Task to complete >> Can you reproduce the listing below line for line, leaving out the pictures?

[Excerpted data Boundary: Start]

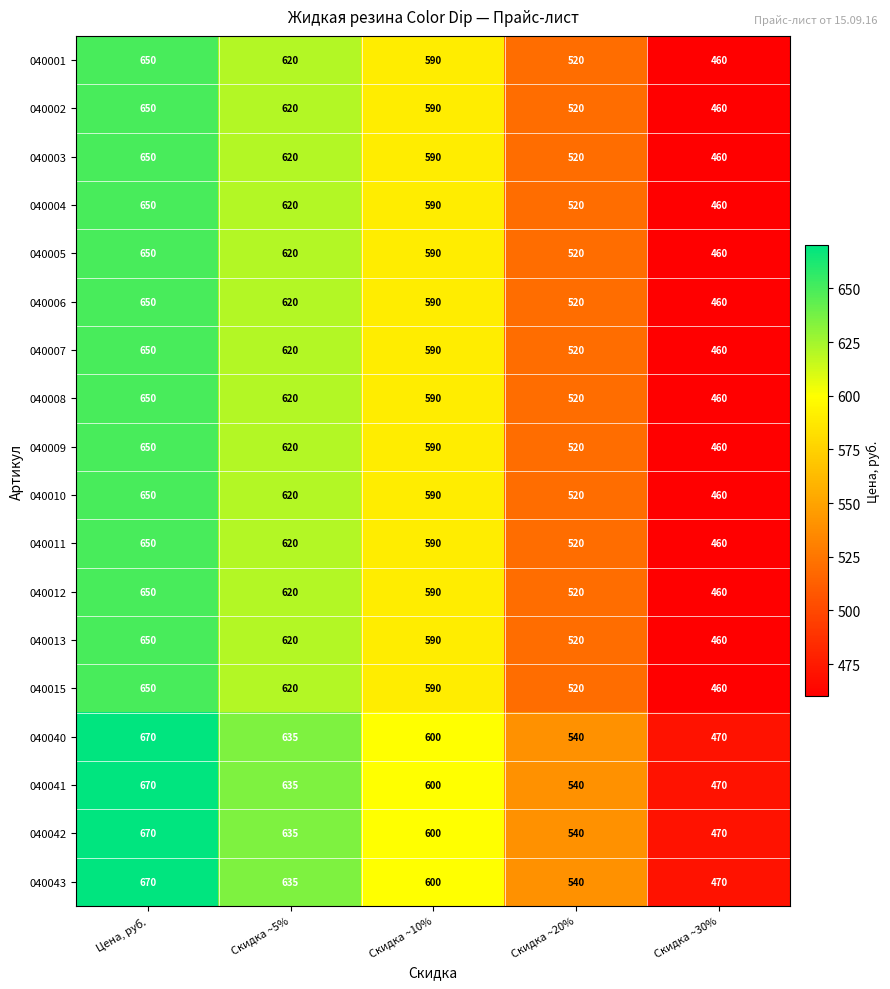

How many 040008 values are between 520 and 620?

3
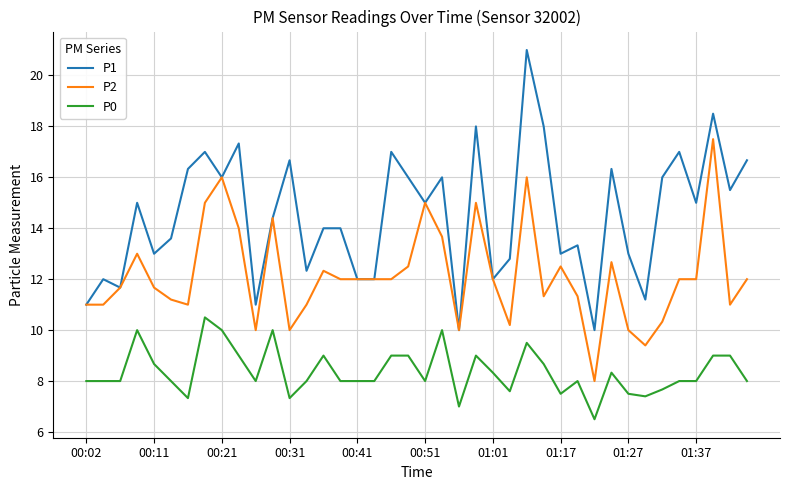

True or false: P2 and P0 cross at least once.

False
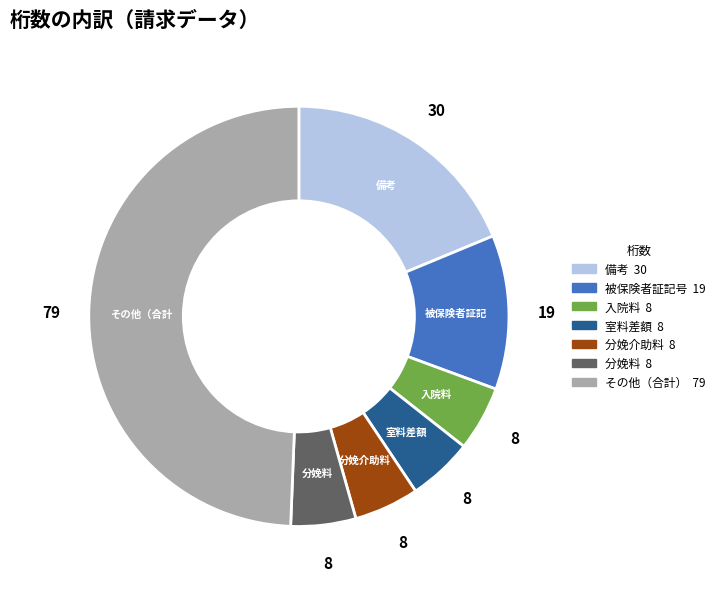

Does any single category account for the majority?

No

[Excerpted data Boundary: End]

Exercise output >>
How many 040008 values are between 520 and 620?

3

True or false: P2 and P0 cross at least once.

False

Does any single category account for the majority?

No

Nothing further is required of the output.